If you run clustering on separate machines (i.e. if you are not running all the Scheduler server instances in the same machine), the clocks of all the machines where the instances of the Scheduler server are running must be synchronized using some form of time-sync service (daemon) that runs very regularly. The time-sync service used must assure that the clocks are within a second of each other. Otherwise, various strange behaviors can result, including nodes presuming other nodes have crashed and performing fail-over (duplicate firing) of jobs. To synchronize the clocks of all nodes in the cluster use a time service such as NTP (see also the NIST Internet time service).

Configuring a cluster of Scheduler servers is the key for a High Availability (HA) scenario and provides the following features:

  • Load-balancing: occurs automatically, with each node of the cluster firing jobs as quickly as it can. When a trigger’s firing time occurs, the first node to acquire it (by placing a lock on it) is the node that will fire it. Only one node will fire the job for each firing. It will not necessarily be the same node each time.

  • Fail-over: occurs when one of the nodes fails while in the midst of executing one or more jobs. When a node fails, the other nodes detect the condition and identify the jobs in the database that were in progress within the failed node and they are re-executed by the remaining nodes. Notice that the complete job would be re-executed, so if it has some exporters that generate files, they might be duplicated (unless they are configured to be overwritten). Besides, the recommendation is to export these files to a shared drive to be accessible to any server in the cluster.

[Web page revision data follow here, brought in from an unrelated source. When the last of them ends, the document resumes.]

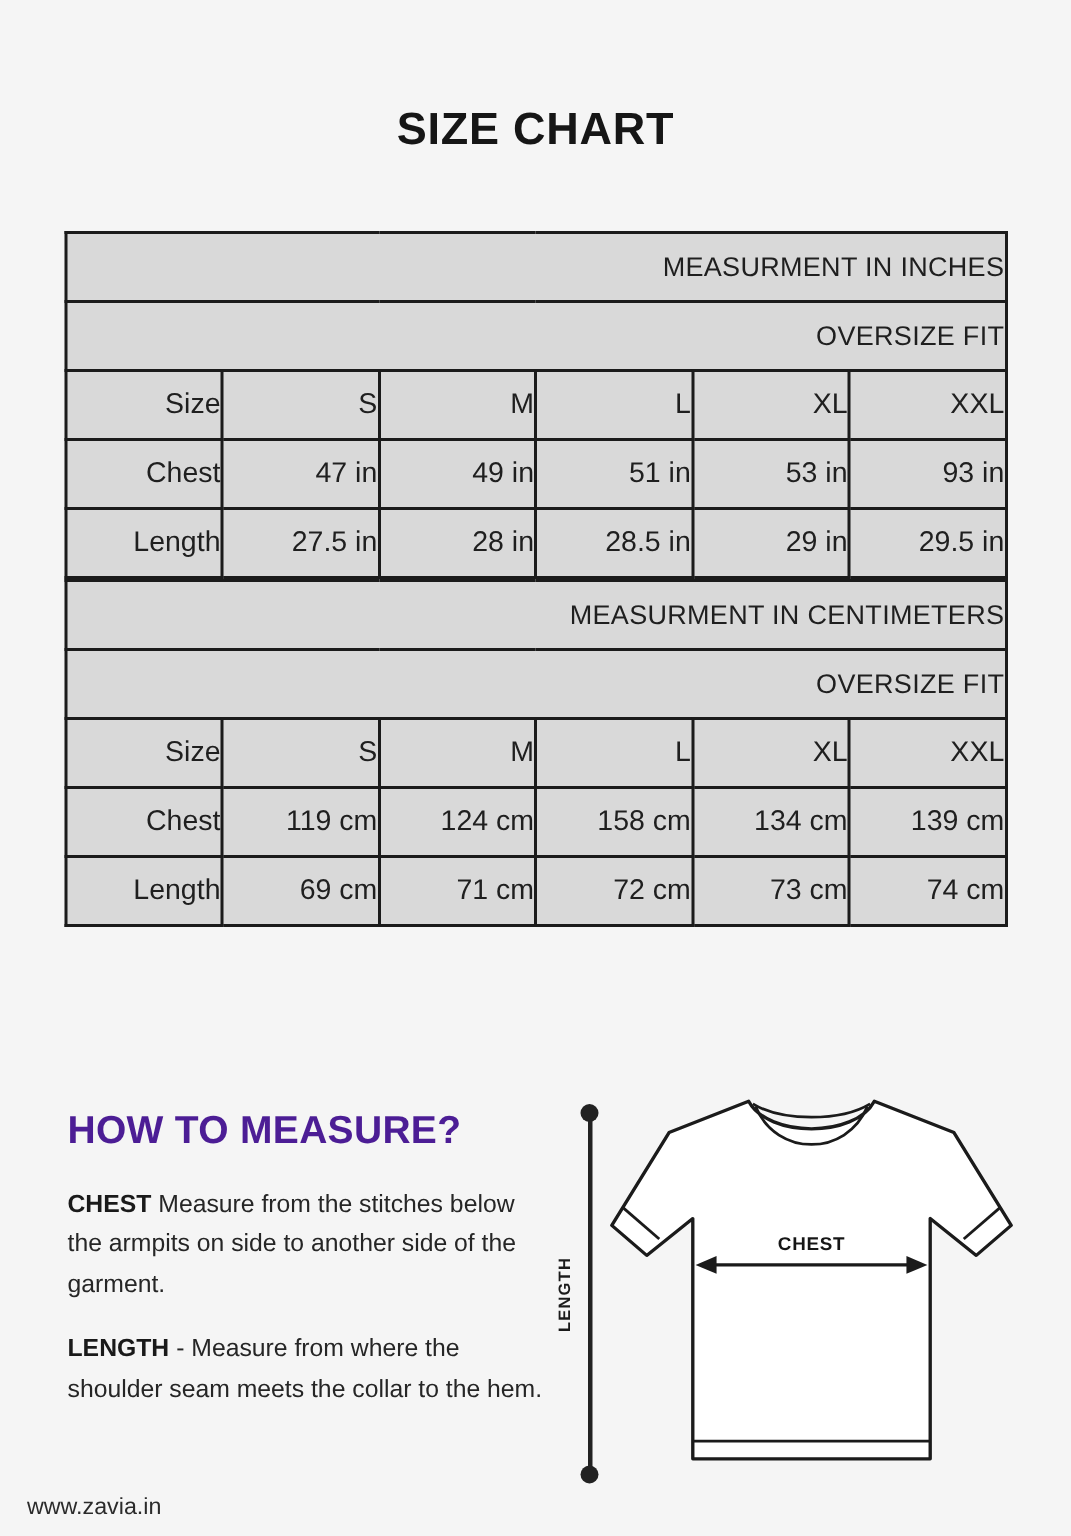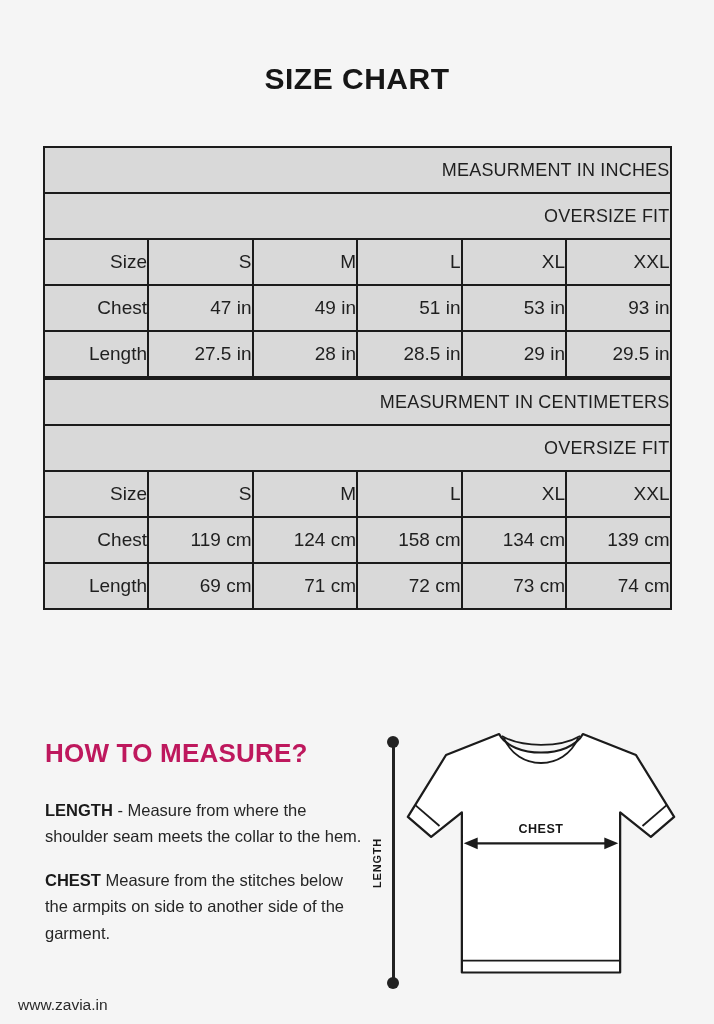--- a/index.html
+++ b/index.html
@@ -6,21 +6,21 @@
   html, body { margin: 0; padding: 0; }
   body {
     width: 714px; height: 1024px;
     position: relative;
     background: #f5f5f5;
     font-family: "Liberation Sans", sans-serif;
     color: #1f1f1f;
     overflow: hidden;
   }
   .page-title {
-    margin: 0; padding-top: 62px;
+    margin: 8px; padding-top: 62px;
     text-align: center;
     font-size: 30px; font-weight: bold;
     letter-spacing: 0.5px;
     color: #161616;
   }
   table.size-table {
     width: 629px;
     margin: 0 auto;
     border-collapse: collapse;
     table-layout: fixed;
@@ -37,24 +37,24 @@
     font-size: 19px;
     color: #1f1f1f;
   }
   table.size-table td.hdr { font-size: 18px; letter-spacing: 0.2px; }
   .how-section {
     position: absolute;
     left: 45px; top: 738px;
     width: 324px;
   }
   .how-section h2 {
-    margin: 0 0 28px 0;
+    margin: 0 0 21px 0;
     font-size: 26px; font-weight: bold;
     letter-spacing: 0.2px;
-    color: #be185d;
+    color: #4c1d95;
   }
   .how-section p {
     margin: 0 0 17px 0;
     font-size: 16.5px;
     line-height: 1.6;
     color: #262626;
   }
   .how-section p b { color: #1a1a1a; }
   .length-ruler {
     position: absolute;
@@ -183,22 +183,22 @@
     <td>71 cm</td>
     <td>72 cm</td>
     <td>73 cm</td>
     <td>74 cm</td>
   </tr>
 </tbody>
   </table>
 
 <div class="how-section">
   <h2>HOW TO MEASURE?</h2>
+  <p><b>CHEST</b><span> Measure from the stitches below the armpits on side to another side of the garment.</span></p>
   <p><b>LENGTH</b><span> - Measure from where the shoulder seam meets the collar to the hem.</span></p>
-  <p><b>CHEST</b><span> Measure from the stitches below the armpits on side to another side of the garment.</span></p>
 </div>
 
 <div class="length-ruler">
   <div class="ruler-dot top"></div>
   <div class="ruler-line"></div>
   <div class="ruler-dot bottom"></div>
   <span class="ruler-label">LENGTH</span>
 </div>
 
 <div class="shirt-wrap">

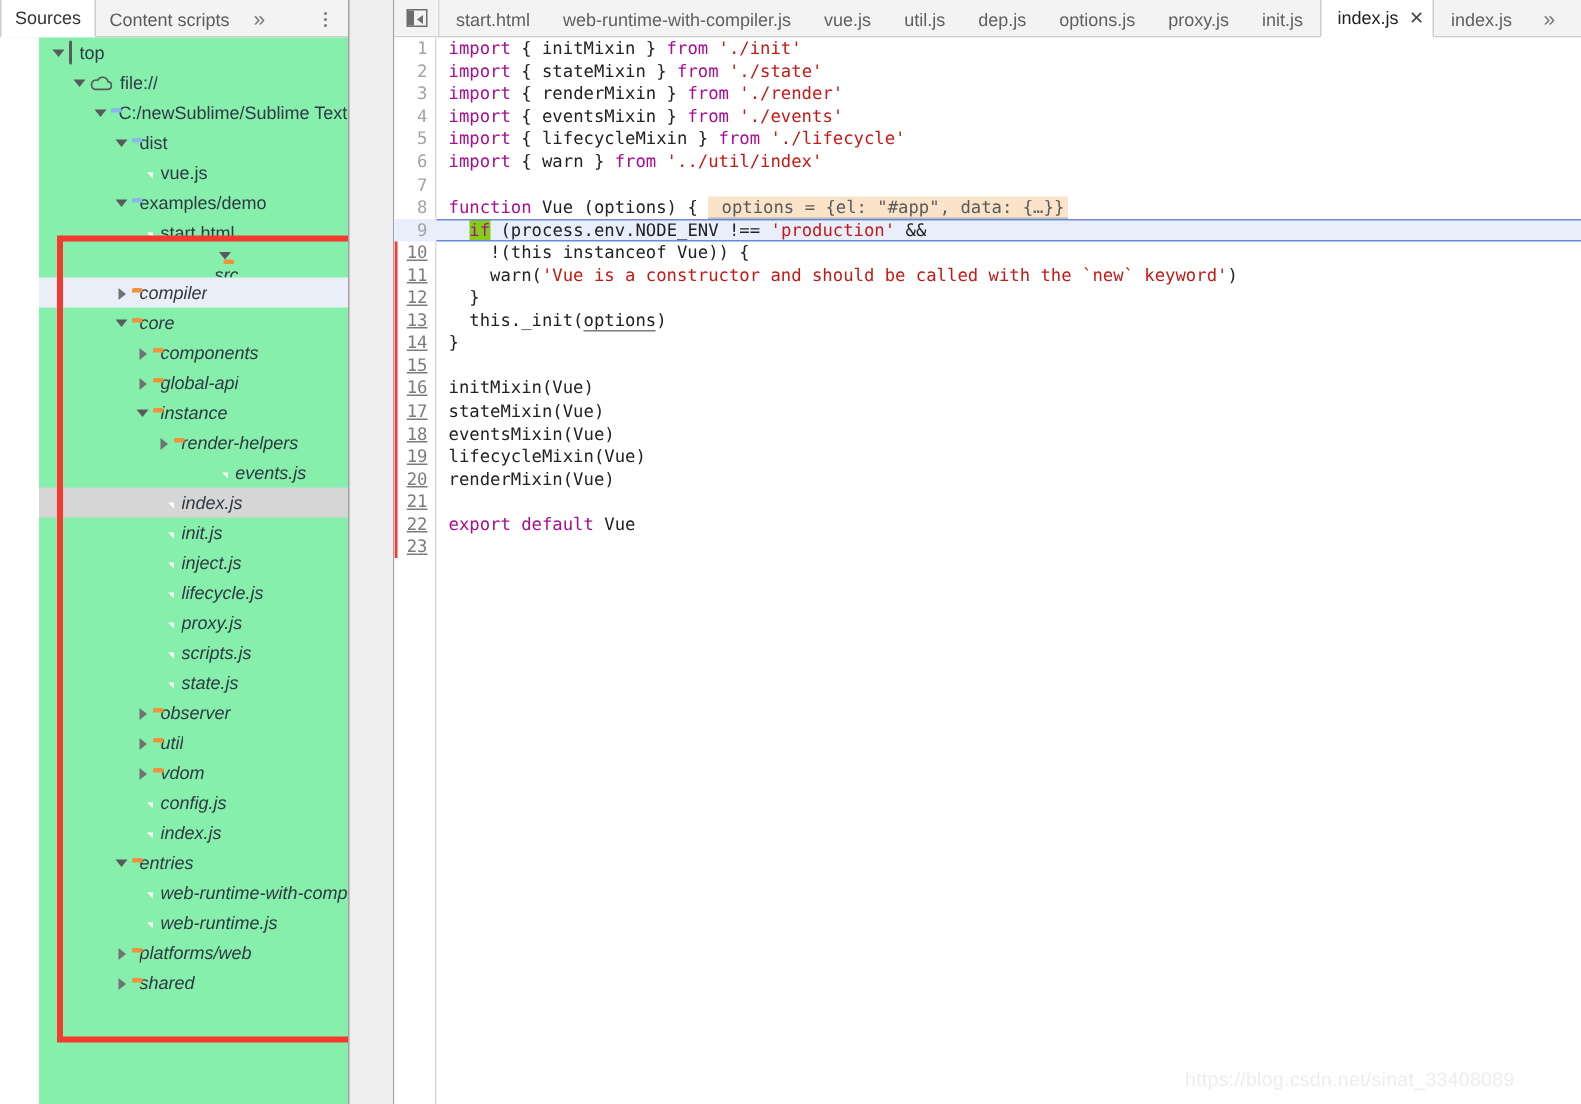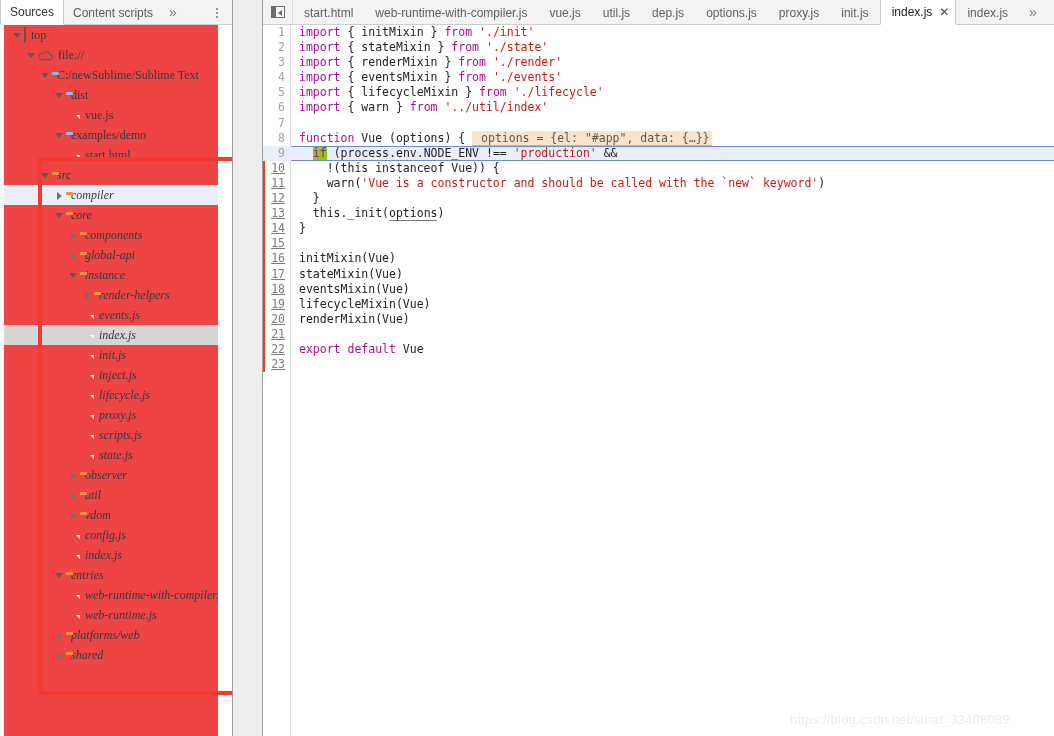--- a/index.html
+++ b/index.html
@@ -44,22 +44,22 @@
   .ptab-dots {
     position: absolute; right: 14px; top: 0; height: 25px;
     display: flex; align-items: center; color: #767676; font-size: 14px;
     letter-spacing: 0; cursor: pointer;
   }
   .dots-vert { display:flex; flex-direction:column; gap:2px; }
   .dots-vert i { width:2px; height:2px; background:#767676; border-radius:50%; display:block; }
 
   
   .tree {
-    position: absolute; left: 4px; top: 25px; width: 214px; height: 711px;
-    background: #ef4444; overflow: hidden; font-family: Liberation Serif, serif;
+    position: absolute; left: 26px; top: 25px; width: 214px; height: 711px;
+    background: #86efac; overflow: hidden;
   }
   .row {
     position: relative; height: 20px; display: flex; align-items: center;
     font-size: 12px; color: #303942; white-space: nowrap; cursor: default;
   }
   .row.hover { background: #eaeef9; }
   .row.selected { background: #d6d6d6; }
   .row .twisty {
     width: 11px; height: 11px; flex: 0 0 11px; position: relative;
     margin-right: 1px;
@@ -255,21 +255,21 @@
         <div class="row" style="padding-left: 50px;">
           <span class="twisty open"></span>
           <span class="ic"><span class="ic-folder-blue"></span></span>
           <span class="label">examples/demo</span>
         </div>
         <div class="row" style="padding-left: 64px;">
           <span class="twisty "></span>
           <span class="ic"><span class="ic-file html"></span></span>
           <span class="label">start.html</span>
         </div>
-        <div class="row" style="padding-left: 36px;">
+        <div class="row" style="padding-left: 36px; flex-direction: column;">
           <span class="twisty open"></span>
           <span class="ic"><span class="ic-folder-orange"></span></span>
           <span class="label italic">src</span>
         </div>
         <div class="row hover" style="padding-left: 50px;">
           <span class="twisty closed"></span>
           <span class="ic"><span class="ic-folder-orange"></span></span>
           <span class="label italic">compiler</span>
         </div>
         <div class="row" style="padding-left: 50px;">
@@ -290,21 +290,21 @@
         <div class="row" style="padding-left: 64px;">
           <span class="twisty open"></span>
           <span class="ic"><span class="ic-folder-orange"></span></span>
           <span class="label italic">instance</span>
         </div>
         <div class="row" style="padding-left: 78px;">
           <span class="twisty closed"></span>
           <span class="ic"><span class="ic-folder-orange"></span></span>
           <span class="label italic">render-helpers</span>
         </div>
-        <div class="row" style="padding-left: 78px;">
+        <div class="row" style="padding-left: 78px; justify-content: center;">
           <span class="twisty "></span>
           <span class="ic"><span class="ic-file js"></span></span>
           <span class="label italic">events.js</span>
         </div>
         <div class="row selected" style="padding-left: 78px;">
           <span class="twisty "></span>
           <span class="ic"><span class="ic-file js"></span></span>
           <span class="label italic">index.js</span>
         </div>
         <div class="row" style="padding-left: 78px;">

Server configuration settings (the ones explained in this section) can be synchronized among servers by using the Import/Export feature (see Import/Export Backups and Use of the Import/Export Scripts for Backup) and including the configuration.

How to Remove a Scheduler Server from Cluster

If you have configured a cluster of several Scheduler servers and you want to remove one of them from the cluster, you will have to perform the following these steps:

  • Stop all the other Scheduler servers.

  • On the Scheduler server you want to remove from the cluster, go to Cluster Settings and disable clustering.

  • As the current database is configured like the other servers that are in the cluster, you will have to modify its configuration in order to not get corrupted metadata (you should never configure a non-clustered server to use the same database as any other server).

    • If this server is the last one in the cluster, you can keep the database configuration (as it is supposed to be the only server with that database configuration).

  • Start all Scheduler servers.

Scheduler HA Best Practices

If you have configured a cluster of several Scheduler servers, all of them must have access to the resources needed to execute the jobs (as any of the servers could execute any of the jobs).

  • Configure the jobs to export their generated files (in a CSV, SQL and/or custom exporters) to a shared drive, so that those files are accessible to any server in the cluster.

  • Modify the paths for uploaded files to point to a shared folder, so that the uploaded items can be accessible from any server in the cluster. In each server, edit the <DENODO_HOME>/conf/scheduler/ConfigurationParameters.properties to modify the following property:

    • CSVDataSourceStorer/csvFolder: stores the CSV files uploaded by the users when creating CSV data sources.